Audit trails and checking the integrity of things are in his blood. Gioia thought about starting his own poker site, where players could verify the authenticity of the deal. His business idea was dormant for several years, until his daughter pointed out a 2006 newspaper article about online gambling that highlighted the financial success of a popular poker site. She whacked Gioia with the paper and told him: “You should’ve done this,” he said.

And so he started Gioia Systems LLC. His biggest challenge was how to differentiate his site from the fast-growing number of popular Internet poker sites. “The answer was almost instantaneous: Play with a real deck of cards,” he said.

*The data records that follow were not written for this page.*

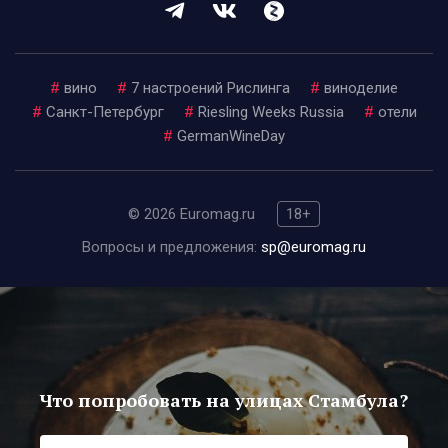
#
вино
#
7 настроений Рислинга
#
виноделие
#
Санкт-Петербург
#
Riesling Weeks Russia
#
отели
#
GermanWineDay
© 2026 Euromag.ru
18+
Вопросы и предложения:
sp@euromag.ru
Что попробовать на улицах Стамбула?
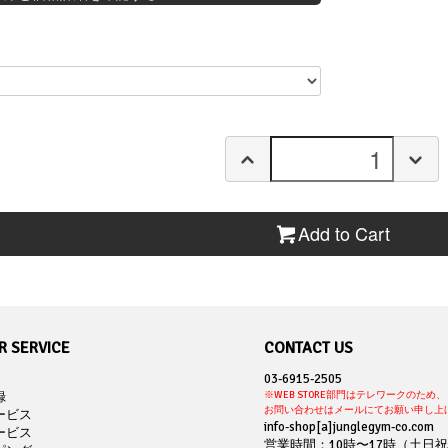
Add to Cart
 SERVICE
CONTACT US
03-6915-2505
録
※WEB STORE部門はテレワークのため、
お問い合わせはメールにてお願い申し上
ービス
info-shop[a]junglegym-co.com
ービス
営業時間：10時〜17時（土日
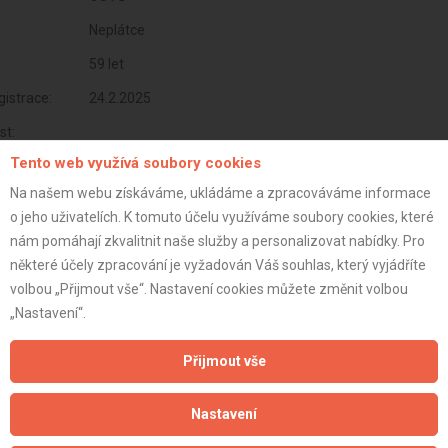
Neplátce
59 let
istrace:
24.2.2025
st:
Tento web využívá soubory cookies
Na našem webu získáváme, ukládáme a zpracováváme informace
o jeho uživatelích. K tomuto účelu využíváme soubory cookies, které
nám pomáhají zkvalitnit naše služby a personalizovat nabídky. Pro
některé účely zpracování je vyžadován Váš souhlas, který vyjádříte
volbou „Přijmout vše“. Nastavení cookies můžete změnit volbou
„Nastavení“.
Přijmout vše
Aktualizováno z portálu ARES dne 24.02.2025 13:52:55
Nastavení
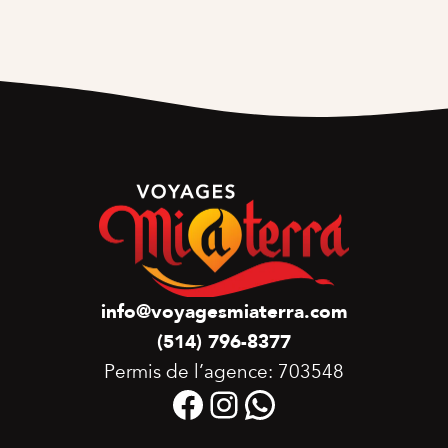
info@voyagesmiaterra.com
(514) 796-8377
Permis de l’agence: 703548
Facebook
Instagram
WhatsApp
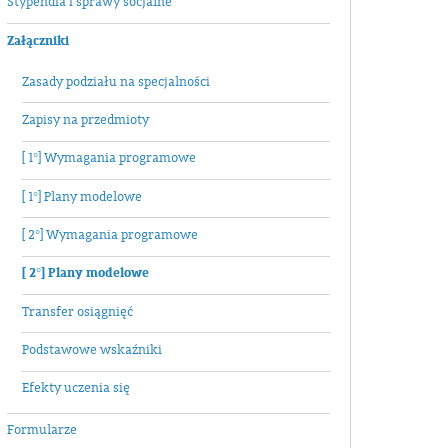
Stypendia i sprawy socjalne
Załączniki
Zasady podziału na specjalności
Zapisy na przedmioty
[ 1°] Wymagania programowe
[ 1°] Plany modelowe
[ 2°] Wymagania programowe
[ 2°] Plany modelowe
Transfer osiągnięć
Podstawowe wskaźniki
Efekty uczenia się
Formularze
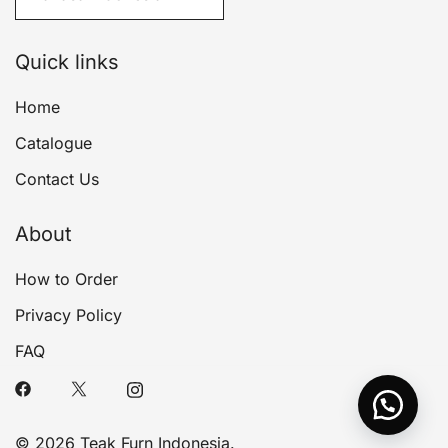
Quick links
Home
Catalogue
Contact Us
About
How to Order
Privacy Policy
FAQ
© 2026 Teak Furn Indonesia.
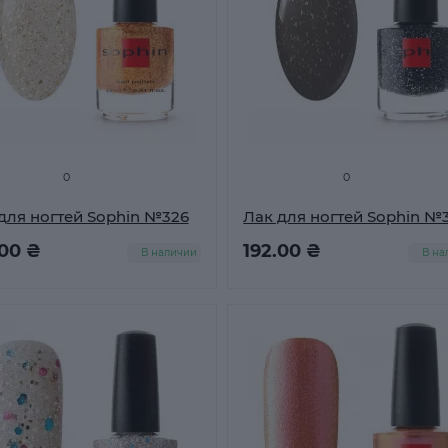
0
0
для ногтей Sophin №326
Лак для ногтей Sophin №
.00 ₴
192.00 ₴
В наличии
В на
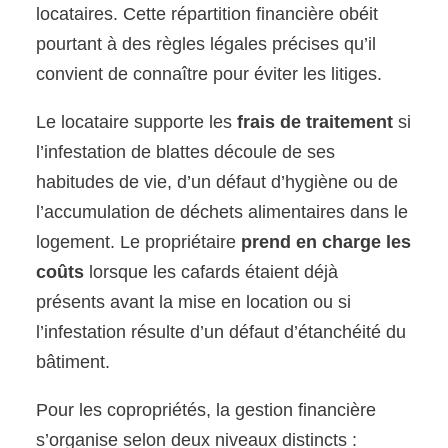
locataires. Cette répartition financière obéit
pourtant à des règles légales précises qu’il
convient de connaître pour éviter les litiges.
Le locataire supporte les
frais de traitement
si
l’infestation de blattes découle de ses
habitudes de vie, d’un défaut d’hygiène ou de
l’accumulation de déchets alimentaires dans le
logement. Le propriétaire
prend en charge les
coûts
lorsque les cafards étaient déjà
présents avant la mise en location ou si
l’infestation résulte d’un défaut d’étanchéité du
bâtiment.
Pour les copropriétés, la gestion financière
s’organise selon deux niveaux distincts :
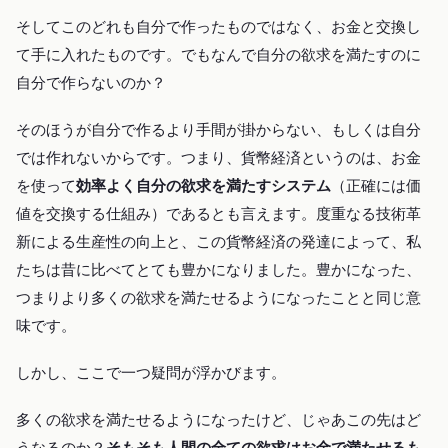
そしてこのどれも自分で作ったものではなく、お金と交換し
て手に入れたものです。でもなんで自分の欲求を満たすのに
自分で作らないのか？
そのほうが自分で作るより手間が掛からない、もしくは自分
では作れないからです。つまり、貨幣経済というのは、お金
を使って
効率よく自分の欲求を満たすシステム
（正確には価
値を交換する仕組み）であるとも言えます。度重なる技術革
新による生産性の向上と、この貨幣経済の発達によって、私
たちは昔に比べてとても豊かになりました。豊かになった、
つまりより多くの欲求を満たせるようになったことと同じ意
味です。
しかし、ここで一つ疑問が浮かびます。
多くの欲求を満たせるようになったけど、じゃあこの先はど
うなるのか？
そもそも人間の全ての欲求はお金で満たせるも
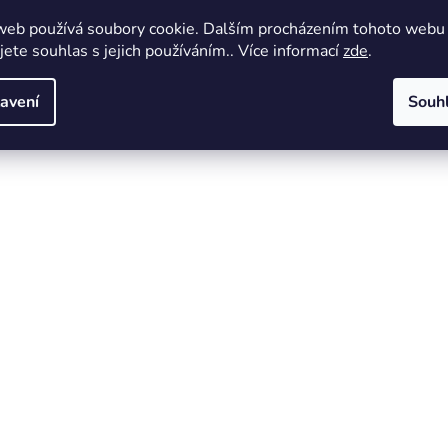
web používá soubory cookie. Dalším procházením tohoto webu
jete souhlas s jejich používáním.. Více informací
zde
.
avení
Souh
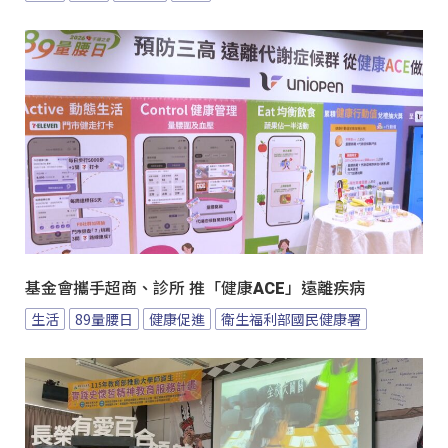
基金會攜手超商、診所 推「健康ACE」遠離疾病
生活
89量腰日
健康促進
衛生福利部國民健康署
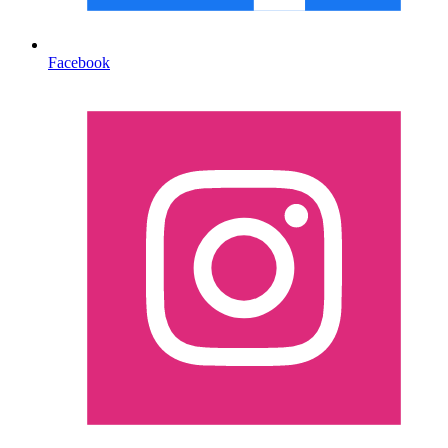
Facebook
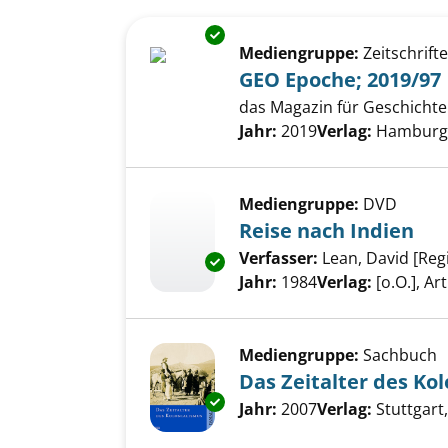
Suchergebnis
Zu den Suchfiltern springen
Exemplar-Details von GEO Epo
Mediengruppe:
Zeitschrift
GEO Epoche; 2019/97
das Magazin für Geschichte
Suche nach diesem Verfass
Jahr:
2019
Verlag:
Hamburg,
Mediengruppe:
DVD
Reise nach Indien
Verfasser:
Lean, David [Reg
Exemplar-Details von Reise na
Jahr:
1984
Verlag:
[o.O.], Ar
Mediengruppe:
Sachbuch
Das Zeitalter des Ko
Exemplar-Details von Das Zeita
Suche nach diesem Verfass
Jahr:
2007
Verlag:
Stuttgart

Gioia turned to his brother, Andy Gioia, who worked for a company that made high-speed printers. They configured a machine they call the “Real Deal” to shuffle and deal cards continuously. It has the ability to transmit the results to computer servers that can manage hundreds of games simultaneously, Gioia said. The system stores information about every hand dealt and makes it available for later audit should players want it. That could be a big draw when tens of thousands of dollars are at stake, as they often are in online poker tournaments, Gioia said.

Gioia assembled $1.1 million in investment from friends and family and built his company, which employs five people. Gioia Systems plans to launch a demonstration site,, in a month, hosting games for no money. By attracting players, Gioia hopes to secure an angel investment and fund a full-fledged poker site on servers in the British Channel island of Alderney, the host of many international online gaming website servers.

He hopes to have the poker website hosting real wager games and drawing revenue this year. A 2006 law prohibits U.S.-based sites from handling money connected to gaming. Setting up servers overseas and accepting money only from players outside the United States avoids running afoul of the law. Gioia has been in touch with congressional representatives, hoping to legalize online poker in the United States. The 1 million-member Poker Players Alliance nonprofit, led by former New York Sen. Alphonse D’Amato, is leading the push, arguing that recent cheating scandals among online sites show the need for legalization and domestic regulation of the industry.